Tom Lutz, acting director of the MFA program at Cal Arts and a University of
Iowa professor, is the author of, among others, Crying: The Natural &
Cultural HIstory of Tears (1999); American Nervousness, 1993: An Anecdotal
HIstory; and forthcoming this spring from Farrar, Straus & Giroux, Doing
Nothing: A History of Loafers, Loungers, Slackers & Bums.  Other essays and
nonfiction work have appeared in Publishers Weekly, The Kirkus Review, The
New York Times, The New Yorker, The Economist, The Washington Post and The
American Scholar.  He speaks 10-11 am Thursday, Feb. 9 in HMNSS 1500.
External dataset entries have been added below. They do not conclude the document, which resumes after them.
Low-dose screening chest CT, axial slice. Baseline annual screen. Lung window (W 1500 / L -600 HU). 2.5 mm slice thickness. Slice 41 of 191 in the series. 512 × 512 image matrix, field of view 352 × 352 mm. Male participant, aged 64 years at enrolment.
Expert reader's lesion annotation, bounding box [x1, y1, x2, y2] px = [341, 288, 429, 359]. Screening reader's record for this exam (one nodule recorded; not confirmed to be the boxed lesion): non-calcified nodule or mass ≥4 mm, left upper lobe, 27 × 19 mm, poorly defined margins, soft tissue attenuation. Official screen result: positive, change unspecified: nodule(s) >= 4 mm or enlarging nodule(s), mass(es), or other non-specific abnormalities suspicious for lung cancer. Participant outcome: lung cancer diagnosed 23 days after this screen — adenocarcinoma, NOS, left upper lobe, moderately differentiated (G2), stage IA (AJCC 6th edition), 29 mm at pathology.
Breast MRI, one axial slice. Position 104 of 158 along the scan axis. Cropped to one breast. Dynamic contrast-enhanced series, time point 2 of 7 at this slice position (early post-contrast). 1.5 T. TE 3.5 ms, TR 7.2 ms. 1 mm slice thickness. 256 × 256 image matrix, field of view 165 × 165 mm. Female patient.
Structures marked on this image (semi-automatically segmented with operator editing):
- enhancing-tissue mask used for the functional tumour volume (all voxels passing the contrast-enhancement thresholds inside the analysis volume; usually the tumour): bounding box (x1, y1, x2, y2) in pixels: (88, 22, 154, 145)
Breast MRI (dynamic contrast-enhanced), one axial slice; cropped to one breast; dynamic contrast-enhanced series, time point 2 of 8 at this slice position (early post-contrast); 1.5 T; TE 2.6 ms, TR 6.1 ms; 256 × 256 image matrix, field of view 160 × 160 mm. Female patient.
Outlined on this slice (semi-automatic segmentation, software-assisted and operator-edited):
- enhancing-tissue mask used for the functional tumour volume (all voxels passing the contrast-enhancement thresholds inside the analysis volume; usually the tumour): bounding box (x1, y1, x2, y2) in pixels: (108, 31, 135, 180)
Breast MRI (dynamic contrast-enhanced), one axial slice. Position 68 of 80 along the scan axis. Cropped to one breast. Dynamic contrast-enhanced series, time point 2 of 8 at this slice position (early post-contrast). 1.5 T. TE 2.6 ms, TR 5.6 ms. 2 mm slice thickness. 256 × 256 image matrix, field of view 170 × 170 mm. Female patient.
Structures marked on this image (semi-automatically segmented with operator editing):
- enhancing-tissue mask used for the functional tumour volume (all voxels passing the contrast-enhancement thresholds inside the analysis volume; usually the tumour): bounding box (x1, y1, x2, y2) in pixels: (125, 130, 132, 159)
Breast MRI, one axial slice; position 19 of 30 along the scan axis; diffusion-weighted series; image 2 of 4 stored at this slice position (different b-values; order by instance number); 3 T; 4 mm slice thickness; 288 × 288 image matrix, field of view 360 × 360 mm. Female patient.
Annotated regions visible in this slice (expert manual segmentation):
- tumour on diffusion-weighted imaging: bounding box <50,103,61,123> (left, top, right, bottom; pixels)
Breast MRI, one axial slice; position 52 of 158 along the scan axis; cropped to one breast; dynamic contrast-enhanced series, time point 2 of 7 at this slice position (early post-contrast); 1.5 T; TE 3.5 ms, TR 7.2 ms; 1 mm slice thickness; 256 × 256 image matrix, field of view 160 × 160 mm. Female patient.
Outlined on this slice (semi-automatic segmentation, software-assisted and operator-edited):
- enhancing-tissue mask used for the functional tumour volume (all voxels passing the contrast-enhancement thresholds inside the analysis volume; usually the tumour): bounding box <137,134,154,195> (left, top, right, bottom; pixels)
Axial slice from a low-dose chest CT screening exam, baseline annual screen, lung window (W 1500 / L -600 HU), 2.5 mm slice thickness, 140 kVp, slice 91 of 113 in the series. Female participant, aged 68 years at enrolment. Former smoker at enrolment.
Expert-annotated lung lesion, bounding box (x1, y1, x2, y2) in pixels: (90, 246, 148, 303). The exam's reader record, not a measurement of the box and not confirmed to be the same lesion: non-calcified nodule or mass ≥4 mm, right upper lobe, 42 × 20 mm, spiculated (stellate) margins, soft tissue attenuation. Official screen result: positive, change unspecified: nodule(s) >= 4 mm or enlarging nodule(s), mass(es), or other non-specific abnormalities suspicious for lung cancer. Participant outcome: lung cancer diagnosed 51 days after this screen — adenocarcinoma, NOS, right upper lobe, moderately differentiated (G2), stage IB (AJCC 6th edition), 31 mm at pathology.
David Bradley of the University of Oregon has published two novels, South
Street and the widely acclaimed The Chaneysville Incident (which won among
other awards a PEN/Faulkner award).  A Guggenheim fellow, Bradley has
published memoirs and other nonfiction work in Esquire, The Village Voice,
The New York Times  Magazine, The Nation, Redbook, The Philadelphia Inquirer
Magazine, The New Yorker, Los Angeles Times and The Southern Review.
Bradley speaks 10-11 am Wednesday, Feb. 22 in HMNSS 1500.

Michael Stephens, will be joining us 10-11 am Thursday, March 2, also in
HMNSS 1500.  Stephens currently directs the M.A. in Creative Writing at
Kingston University in Leeds, England, where he also serves as a Senior
Lecturer and Writer-in-Residence.  An American citizen, he holds a MFA in
Creative Writing from Yale University, and a BA and MA in Creative Writing
and English from the City University of New York.  He is currently
completing his PhD at the University of Essex in the Department of
Literature, Film, and Theater Studies.  Professor Stephen has also taught at
the University of London (Queen Mary), Princeton University, Emerson
College, Columbia University, New York University, and Fordham University.
He has published 16 books, including six novels, five works of nonfiction,
five books of poetry and translation, as well as two plays.  Two of his
novels are The Brooklyn Book of the Dead (Dalky Archive, 1994) and Season at
Coole (Dutton, 1972), and his books of nonfiction include, Lost in Seoul
(Random House, 1990), Green Dreams: Essays under the Influence of the Irish
(University of Georgia Press, 1994), which was the winner of the 1994 AWP
Award in Nonfiction, and Where the Sky Ends: A Memoir of Alcohol and Family
(Hazeldon, 1999). 

For the Writers Week schedule, see
http://www.creativewriting.ucr.edu/writers_week/writers_week2006.pdf .
Nonfiction Day is Wednesday, Feb. 15th, and  a screening of the Harvey Pekar
biopic, American Splendor, will be announced.